Cambodge Soir, Vendredi 22, Samedi 23, Dimanche
24 Juin 2001
En 128 tableaux,
Svay Ken peint une vie, la sienne
Texte : Pierre Gillette
Lorsqu'en février 2000 sa femme décède,
le peintre Svay Ken éprouve le désir de lui rendre un
hommage, de coucher sur le papier l'histoire de sa vie. "Pourquoi
ne pas la raconter aussi par des tableaux?", lui suggèrent
alors les responsable de Reyum, qui travaillèrent avec lui fin
1998 à la préparation d'une exposition de ses œuvres
à Fukuoka au Japon. Ainsi débute une aventure artistique
qui aboutit aujourd'hui à une exposition de 128 toiles et à
l'édition d'un catalogue dans lequel texte et peintures, dans
un récit parallèle, égrennent les menus faits d'une
existence humaine traversant un monde où un jour, c'est la joie,
un jour, c'est la peine, un jour, c'est la paix, un jour, c'est la guerre...
Chacune des toiles s'apparente à un instantané
dans lequel le souci de composition, de représentation formelle,
est bousculé par l'expressivité naïve d'un homme
qui vous dit de son travail : "je vois les choses alors je les
peins et j'ai plaisir à le faire". Tout simplement.
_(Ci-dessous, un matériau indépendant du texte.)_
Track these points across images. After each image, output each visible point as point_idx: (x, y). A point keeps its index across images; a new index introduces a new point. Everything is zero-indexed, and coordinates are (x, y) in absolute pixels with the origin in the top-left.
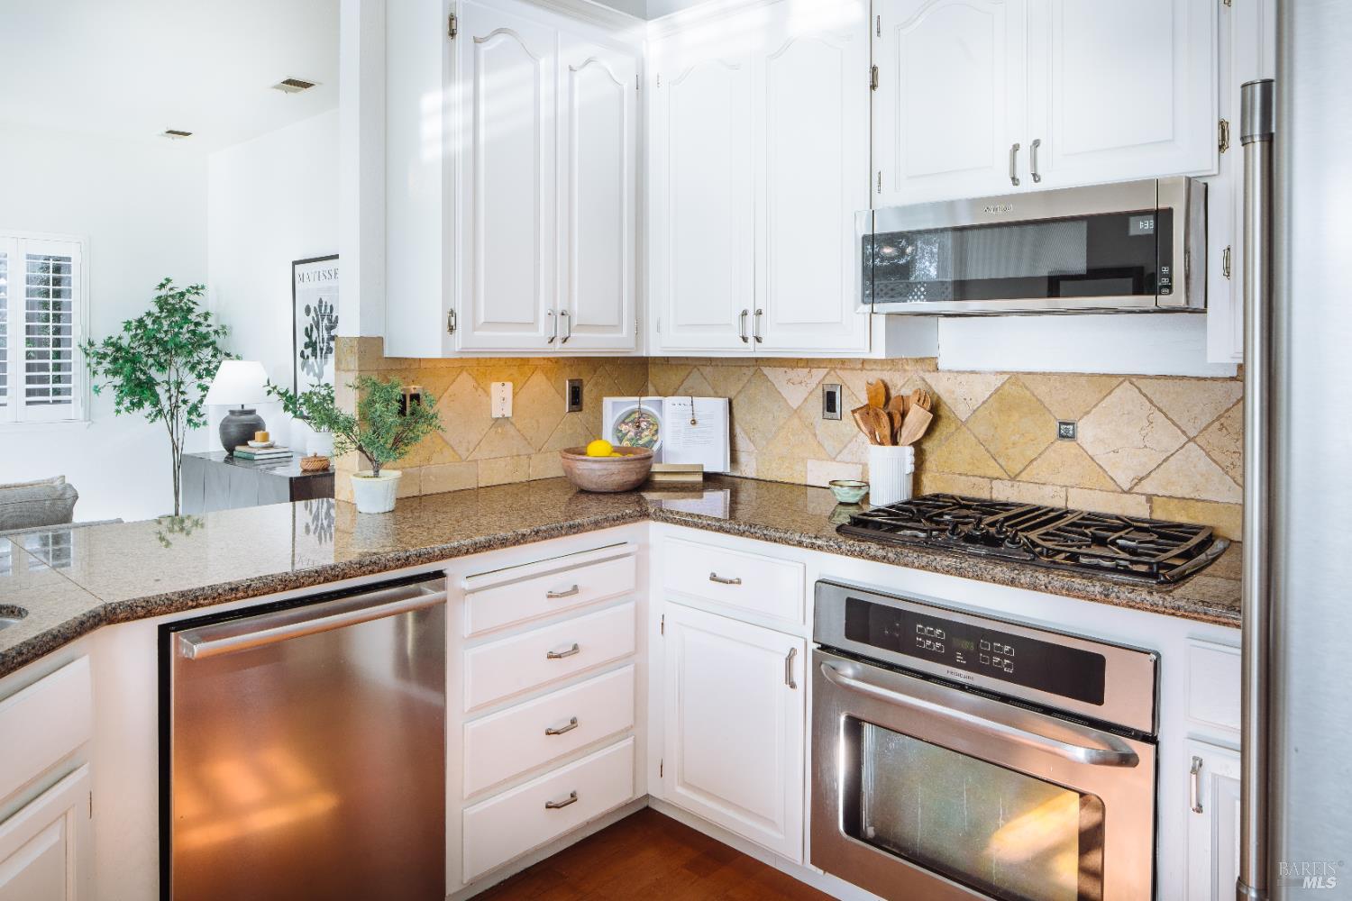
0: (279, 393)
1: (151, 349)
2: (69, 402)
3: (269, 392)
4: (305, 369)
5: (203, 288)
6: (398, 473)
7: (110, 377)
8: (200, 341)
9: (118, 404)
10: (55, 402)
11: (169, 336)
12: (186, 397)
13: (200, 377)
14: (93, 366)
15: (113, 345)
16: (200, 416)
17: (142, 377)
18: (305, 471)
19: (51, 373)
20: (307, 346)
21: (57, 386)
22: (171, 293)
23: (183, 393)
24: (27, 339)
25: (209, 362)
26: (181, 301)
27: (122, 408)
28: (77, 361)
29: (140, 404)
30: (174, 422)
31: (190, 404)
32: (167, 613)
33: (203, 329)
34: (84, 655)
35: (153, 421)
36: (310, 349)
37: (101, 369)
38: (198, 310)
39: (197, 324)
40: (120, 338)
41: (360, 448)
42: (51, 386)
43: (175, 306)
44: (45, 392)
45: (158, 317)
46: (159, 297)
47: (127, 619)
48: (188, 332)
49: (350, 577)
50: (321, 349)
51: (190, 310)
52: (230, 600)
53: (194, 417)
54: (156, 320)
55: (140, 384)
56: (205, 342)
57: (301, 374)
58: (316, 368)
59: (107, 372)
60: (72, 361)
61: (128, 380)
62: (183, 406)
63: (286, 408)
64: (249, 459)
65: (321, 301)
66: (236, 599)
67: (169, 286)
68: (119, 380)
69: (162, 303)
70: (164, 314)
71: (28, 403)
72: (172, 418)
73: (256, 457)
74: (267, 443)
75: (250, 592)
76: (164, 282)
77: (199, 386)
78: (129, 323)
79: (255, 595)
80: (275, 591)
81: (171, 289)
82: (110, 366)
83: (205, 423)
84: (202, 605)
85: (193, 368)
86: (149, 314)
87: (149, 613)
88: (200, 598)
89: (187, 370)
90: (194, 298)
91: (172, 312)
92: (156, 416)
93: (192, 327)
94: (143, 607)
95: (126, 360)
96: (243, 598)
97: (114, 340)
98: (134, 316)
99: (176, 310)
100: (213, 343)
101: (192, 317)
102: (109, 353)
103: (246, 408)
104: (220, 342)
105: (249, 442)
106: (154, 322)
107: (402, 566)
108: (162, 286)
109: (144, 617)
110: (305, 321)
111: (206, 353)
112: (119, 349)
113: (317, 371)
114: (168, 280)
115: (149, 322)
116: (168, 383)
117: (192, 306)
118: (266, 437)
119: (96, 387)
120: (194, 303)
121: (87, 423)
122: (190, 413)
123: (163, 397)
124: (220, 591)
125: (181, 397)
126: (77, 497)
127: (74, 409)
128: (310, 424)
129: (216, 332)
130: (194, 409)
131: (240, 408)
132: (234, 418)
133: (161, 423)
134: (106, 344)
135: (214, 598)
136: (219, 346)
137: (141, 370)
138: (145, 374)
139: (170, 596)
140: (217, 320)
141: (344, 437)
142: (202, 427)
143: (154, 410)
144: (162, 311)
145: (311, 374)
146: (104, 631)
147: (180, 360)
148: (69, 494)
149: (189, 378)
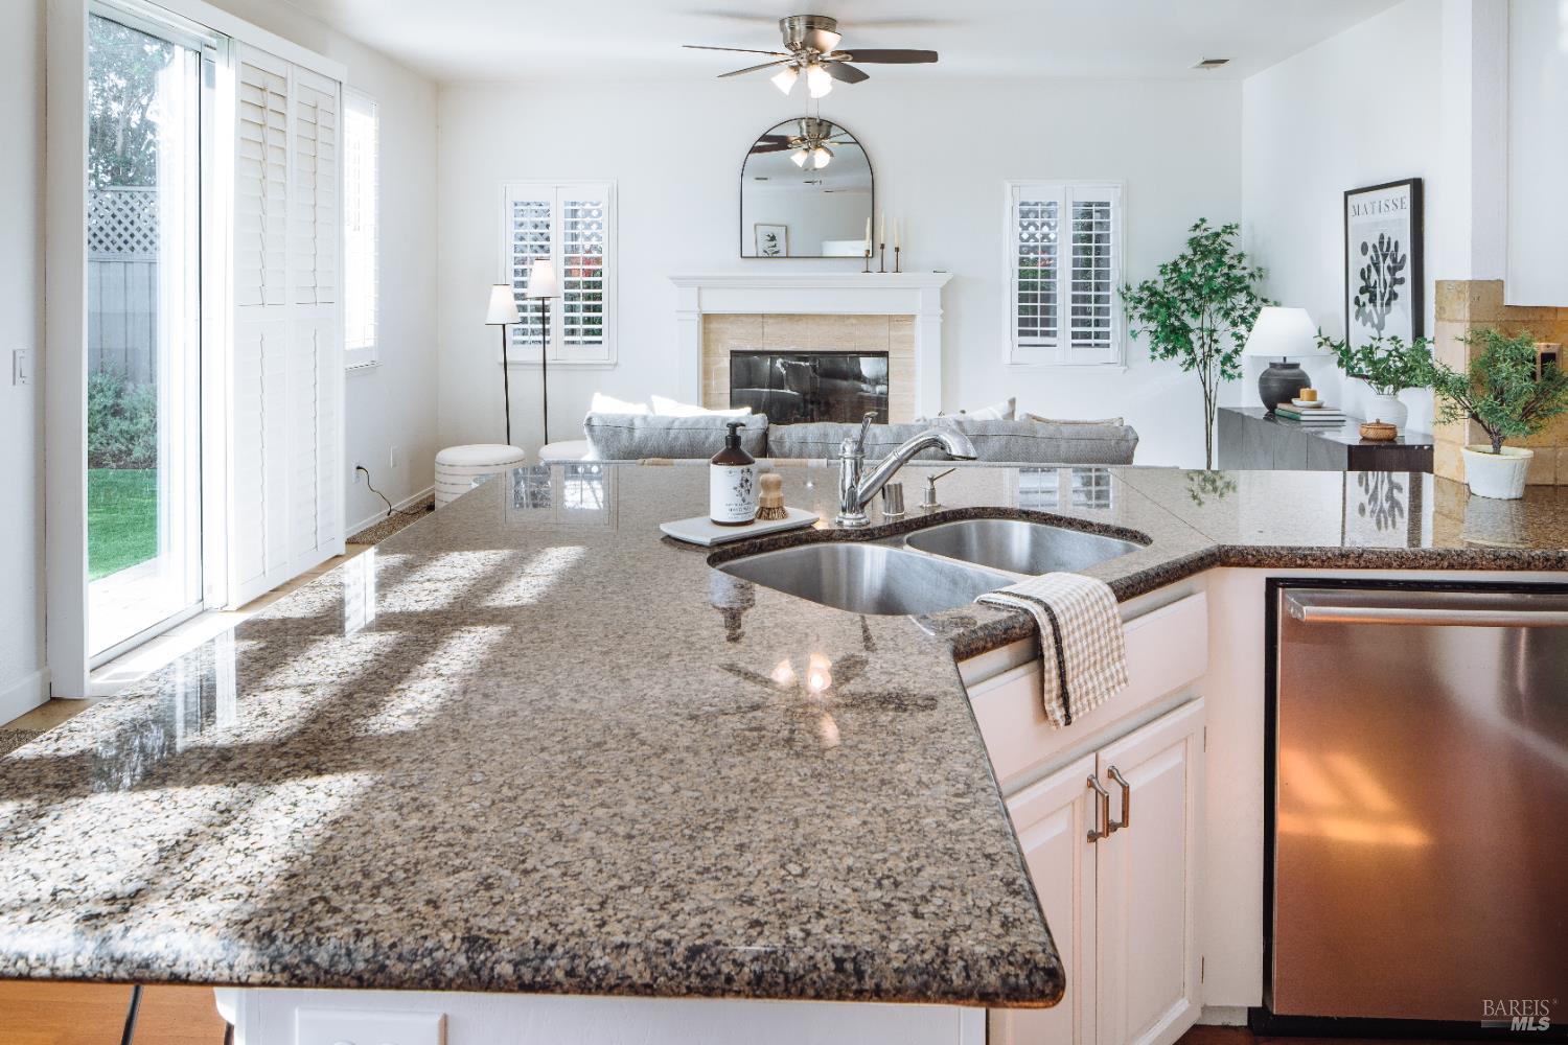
0: (1332, 345)
1: (1184, 293)
2: (1108, 346)
3: (1320, 344)
4: (1361, 319)
5: (1237, 227)
6: (1526, 453)
7: (1145, 322)
8: (1234, 286)
9: (1154, 350)
10: (1097, 345)
11: (1203, 280)
12: (1219, 346)
13: (1234, 324)
14: (1130, 310)
15: (1149, 289)
16: (1234, 367)
17: (1177, 323)
18: (1364, 439)
19: (1093, 317)
20: (1363, 291)
21: (1098, 329)
22: (1206, 234)
23: (1216, 341)
24: (1073, 283)
25: (1244, 309)
26: (1213, 243)
27: (1157, 354)
28: (1115, 305)
29: (1172, 352)
30: (1207, 372)
31: (1222, 354)
32: (1276, 567)
33: (1237, 272)
34: (1201, 591)
35: (1187, 370)
36: (1367, 295)
37: (1136, 315)
38: (1231, 252)
39: (1231, 267)
40: (1155, 282)
41: (1475, 416)
42: (1093, 329)
43: (1209, 248)
44: (1087, 335)
45: (1191, 260)
46: (1193, 239)
47: (1238, 565)
48: (1223, 275)
49: (1481, 569)
50: (1383, 296)
51: (1224, 252)
52: (1339, 567)
53: (1228, 368)
54: (1190, 263)
55: (1174, 330)
56: (1238, 287)
57: (1356, 325)
58: (1375, 316)
59: (1142, 316)
60: (1110, 305)
61: (1163, 325)
62: (1216, 356)
63: (1340, 363)
64: (1294, 418)
65: (1382, 237)
66: (1347, 567)
67: (1204, 226)
68: (1153, 326)
69: (1194, 243)
70: (1198, 257)
71: (1073, 345)
72: (1205, 367)
73: (1303, 418)
74: (1313, 403)
75: (1363, 563)
76: (1199, 222)
77: (1234, 334)
78: (1165, 266)
79: (1367, 567)
80: (1390, 567)
81: (1205, 230)
82: (1144, 311)
83: (1240, 375)
84: (1311, 566)
85: (1227, 314)
86: (1183, 257)
87: (1258, 564)
88: (1309, 558)
89: (1220, 316)
90: (1227, 237)
91: (1205, 256)
92: (1190, 364)
93: (1226, 270)
94: (1253, 556)
95: (1161, 305)
96: (1353, 567)
97: (1149, 284)
98: (1169, 261)
99: (1210, 252)
100: (1247, 288)
101: (1226, 259)
102: (1145, 297)
103: (1289, 361)
104: (1255, 285)
105: (1293, 400)
106: (1188, 265)
107: (1551, 568)
108: (1197, 226)
109: (1254, 566)
110: (1360, 261)
111: (1241, 299)
112: (1154, 293)
113: (1376, 321)
114: (1203, 220)
115: (1183, 265)
116: (1202, 329)
117: (1226, 247)
118: (1313, 396)
119: (1133, 332)
120: (1228, 244)
121: (1123, 368)
122: (1223, 363)
123: (1197, 345)
124: (1330, 555)
125: (1214, 346)
126: (1137, 439)
127: (1111, 354)
128: (1369, 384)
129: (1252, 275)
130: (1228, 359)
131: (1282, 361)
132: (1275, 371)
133: (1194, 372)
134: (1142, 289)
135: (1323, 561)
136: (1253, 291)
137: (1177, 316)
138: (1179, 320)
139: (1279, 550)
140: (1252, 262)
141: (1452, 401)
142: (1237, 379)
143: (1188, 357)
144: (1195, 254)
145: (1369, 324)
146: (1217, 573)
147: (1214, 306)
148: (1131, 436)
149: (1222, 325)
Svay Ken n'a pas appris à peindre. Né
en 1933 dans la province de Takéo, c'est dans les années
quatre-vingt qu'il saisit pour la première fois un pinceau. Il
travaillait alors à l'hôtel Samaki - redevenu aujourd'hui
le Royal - et vendait ses œuvres aux touristes de passage. Depuis,
il n'a plus cessé de peindre, ouvrant sa propre galerie en 1996,
près du Wat Phnom.
"Svay Ken développe à l'intérieur
de ce langage pictural naïf, expressif, une poétique extraordinaire",
s'enflamme Ly Daravuth, co-directeur de l'Institut des arts et de la
culture Reyum. Cette exposition exceptionnelle - au sens où elle
combine une réflexion sur l'art et la mémoire - se referme
sur un tableau où Svay Ken se recueille devant le portrait de
sa femme décédée, affiche une certitude : il n'y
pas de création sans émotion.
Vernissage ce vendredi soir à Reyum, rue 178.